RECORDS TO USE =
──────────────────────────────
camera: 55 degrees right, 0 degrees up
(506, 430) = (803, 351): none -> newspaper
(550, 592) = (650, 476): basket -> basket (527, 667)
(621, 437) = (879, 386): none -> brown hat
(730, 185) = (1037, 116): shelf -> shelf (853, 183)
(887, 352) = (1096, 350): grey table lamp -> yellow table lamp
──────────────────────────────
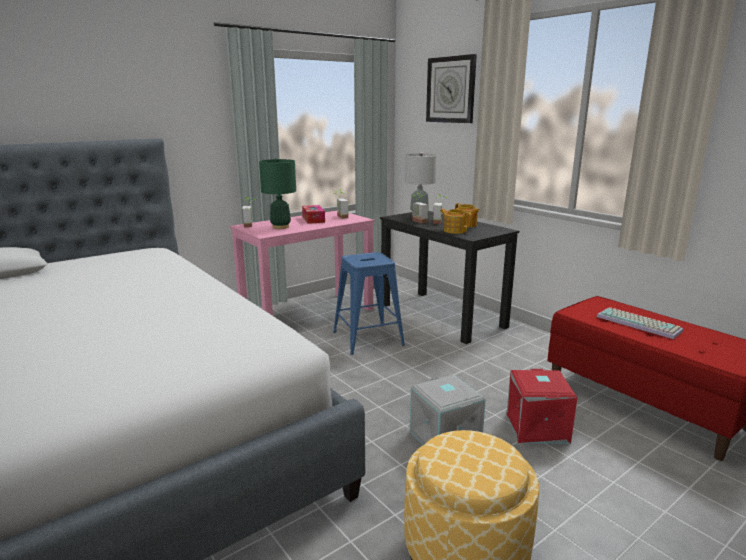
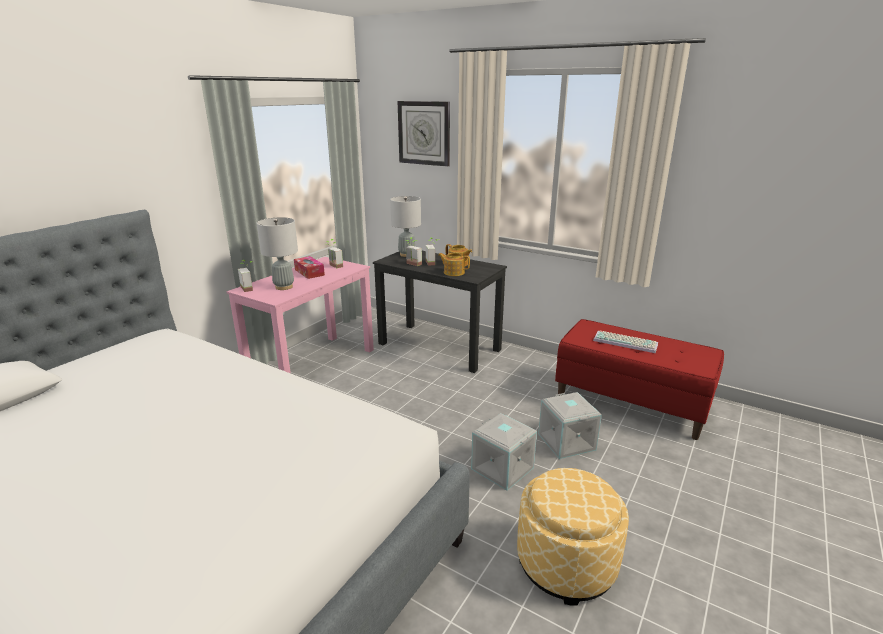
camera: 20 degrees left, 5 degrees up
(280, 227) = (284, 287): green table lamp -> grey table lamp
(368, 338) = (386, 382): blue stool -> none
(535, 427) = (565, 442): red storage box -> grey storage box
──────────────────────────────
WHAT IS REQUIRED = Every line of the listing that holds the word "lamp" is to be found and copied.

RESPONSE =
(887, 352) = (1096, 350): grey table lamp -> yellow table lamp
(280, 227) = (284, 287): green table lamp -> grey table lamp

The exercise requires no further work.